Note: These article is for informational purposes only. Please consult your Stephen Jones for legal advice if you are facing issues with the OUI (also known as DUI) law in Massachusetts.
This article was reprinted with permission of TRIAL (March 1993)
Copyright the Association of Trial Lawyers of America
Myth Number 5: Drunk-driving cases are just like any other criminal case.
Nothing could be farther from the truth. In many areas, the courts handle these cases differently from other offenses. Here are two examples that make the point.
First, consider the normal prosecution where the state proposes to use physical evidence as part of its case-in-chief. For example, suppose John Doe is charged with murder, having allegedly shot Tom Jones. The prosecution will normally order ballistics tests, take blood spatter patterns and fingerprints, and collect other physical evidence.

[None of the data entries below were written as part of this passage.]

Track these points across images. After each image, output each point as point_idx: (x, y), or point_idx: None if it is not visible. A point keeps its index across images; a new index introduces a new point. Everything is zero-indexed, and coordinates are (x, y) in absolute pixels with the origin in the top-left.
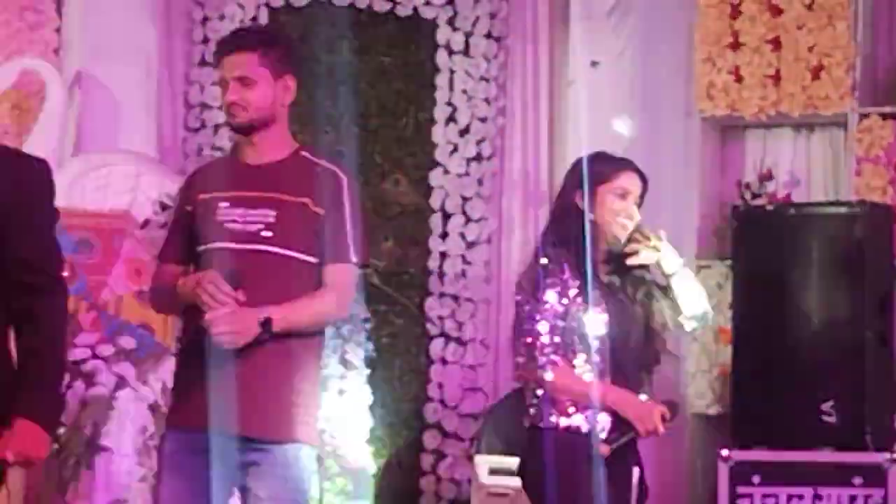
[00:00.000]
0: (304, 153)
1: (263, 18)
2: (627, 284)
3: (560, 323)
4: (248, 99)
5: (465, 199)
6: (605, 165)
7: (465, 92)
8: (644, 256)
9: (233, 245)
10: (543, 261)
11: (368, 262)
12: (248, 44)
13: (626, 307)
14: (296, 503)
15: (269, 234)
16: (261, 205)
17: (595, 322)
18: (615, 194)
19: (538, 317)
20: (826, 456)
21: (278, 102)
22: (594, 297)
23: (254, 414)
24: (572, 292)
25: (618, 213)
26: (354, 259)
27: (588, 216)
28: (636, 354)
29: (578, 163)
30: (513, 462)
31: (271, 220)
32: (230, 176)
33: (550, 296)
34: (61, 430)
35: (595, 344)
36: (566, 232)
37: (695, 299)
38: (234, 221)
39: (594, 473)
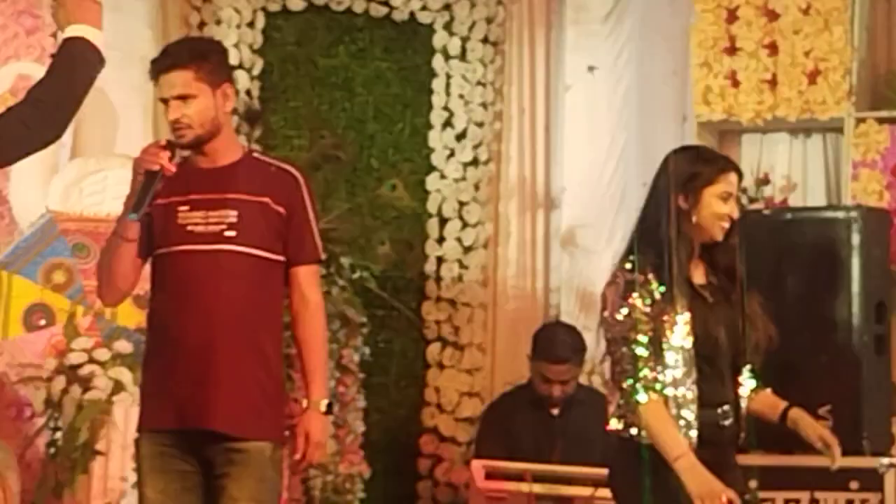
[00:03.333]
0: (255, 155)
1: (260, 23)
2: (724, 283)
3: (649, 331)
4: (190, 115)
5: (461, 203)
6: (707, 166)
7: (461, 96)
8: None
9: (197, 247)
10: (628, 266)
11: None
12: (181, 61)
13: (718, 308)
14: (272, 503)
15: (233, 233)
16: (222, 206)
17: (682, 328)
18: (720, 198)
19: (629, 331)
20: (823, 460)
21: (221, 111)
22: (682, 302)
23: (228, 413)
24: (657, 297)
25: (721, 217)
26: (322, 256)
27: (693, 218)
28: (728, 357)
29: (674, 161)
30: (510, 465)
31: (233, 219)
32: (186, 180)
33: (638, 302)
34: (58, 435)
35: (683, 351)
36: (662, 235)
37: None
38: (196, 224)
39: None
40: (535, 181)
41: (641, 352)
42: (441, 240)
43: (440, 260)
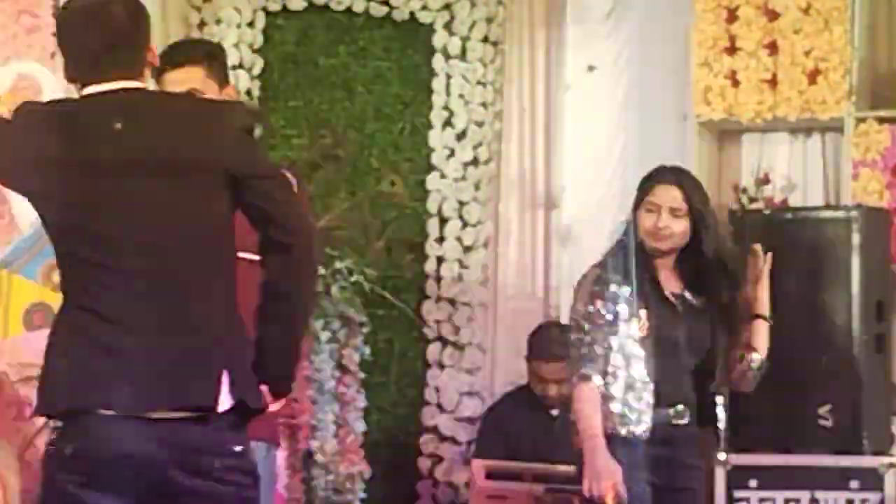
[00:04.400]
0: None
1: (260, 22)
2: (699, 300)
3: (604, 330)
4: None
5: (461, 203)
6: (643, 182)
7: (461, 96)
8: None
9: None
10: (597, 271)
11: None
12: (192, 57)
13: (686, 316)
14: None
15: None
16: None
17: (637, 329)
18: (646, 210)
19: (585, 323)
20: (823, 460)
21: None
22: (641, 305)
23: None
24: (619, 297)
25: (647, 231)
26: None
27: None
28: (690, 361)
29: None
30: (510, 465)
31: None
32: None
33: (598, 299)
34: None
35: (636, 350)
36: (628, 245)
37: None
38: None
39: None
40: (535, 181)
41: (593, 344)
42: (441, 239)
43: (440, 259)
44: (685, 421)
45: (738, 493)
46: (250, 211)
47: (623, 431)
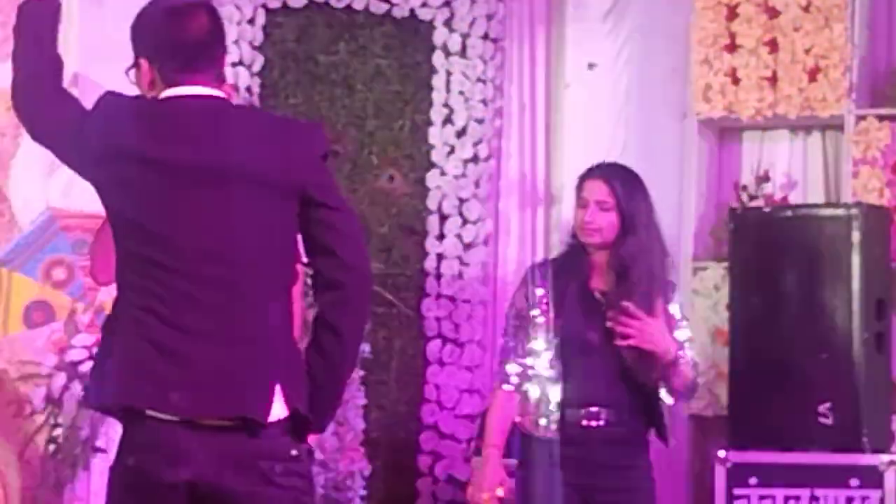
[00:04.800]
0: None
1: (260, 19)
2: (623, 290)
3: (525, 329)
4: None
5: (461, 200)
6: (578, 179)
7: (461, 93)
8: None
9: None
10: (526, 271)
11: None
12: None
13: (609, 314)
14: None
15: None
16: None
17: (551, 328)
18: (579, 206)
19: (509, 324)
20: (823, 458)
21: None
22: (558, 304)
23: None
24: (536, 296)
25: (578, 225)
26: (304, 259)
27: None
28: (609, 360)
29: None
30: (511, 463)
31: None
32: None
33: (519, 298)
34: (58, 431)
35: (548, 350)
36: (571, 243)
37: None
38: None
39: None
40: (535, 178)
41: (511, 344)
42: (441, 237)
43: (440, 257)
44: (600, 422)
45: (737, 491)
46: (310, 238)
47: (537, 432)
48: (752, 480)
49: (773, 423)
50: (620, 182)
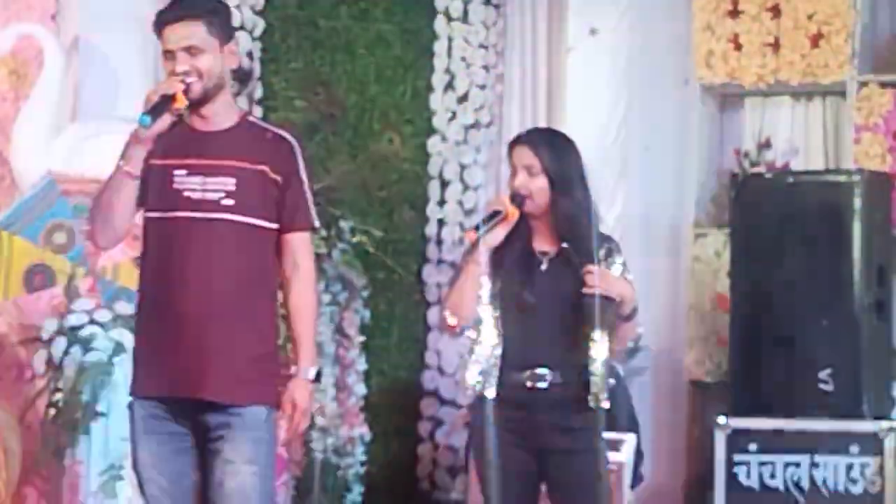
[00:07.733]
0: (251, 118)
1: None
2: (569, 260)
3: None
4: (198, 68)
5: (462, 166)
6: (507, 148)
7: (463, 59)
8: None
9: (193, 214)
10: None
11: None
12: (193, 12)
13: (550, 275)
14: (268, 466)
15: (231, 202)
16: (220, 172)
17: (486, 290)
18: (511, 174)
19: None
20: (823, 424)
21: (226, 69)
22: (488, 266)
23: (221, 382)
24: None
25: (511, 191)
26: (316, 224)
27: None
28: (552, 321)
29: None
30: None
31: (231, 188)
32: (183, 142)
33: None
34: (58, 396)
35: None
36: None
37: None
38: (194, 190)
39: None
40: None
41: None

That evidence is always subject to independent analysis by the defense attorney representing the accused.
This is not true in drunk-driving cases, where breath tests usually are not required to be preserved. Very few states require police officers taking a breath sample to capture some of the breath so it can be analyzed independently at a later date. Yet, all modern breath-analysis machines can provide sealed samples at a minimal cost. The U.S. Supreme Court has said that it is perfectly acceptable that such critical evidence is destroyed, even where the state could have preserved it for less than $1 per sample.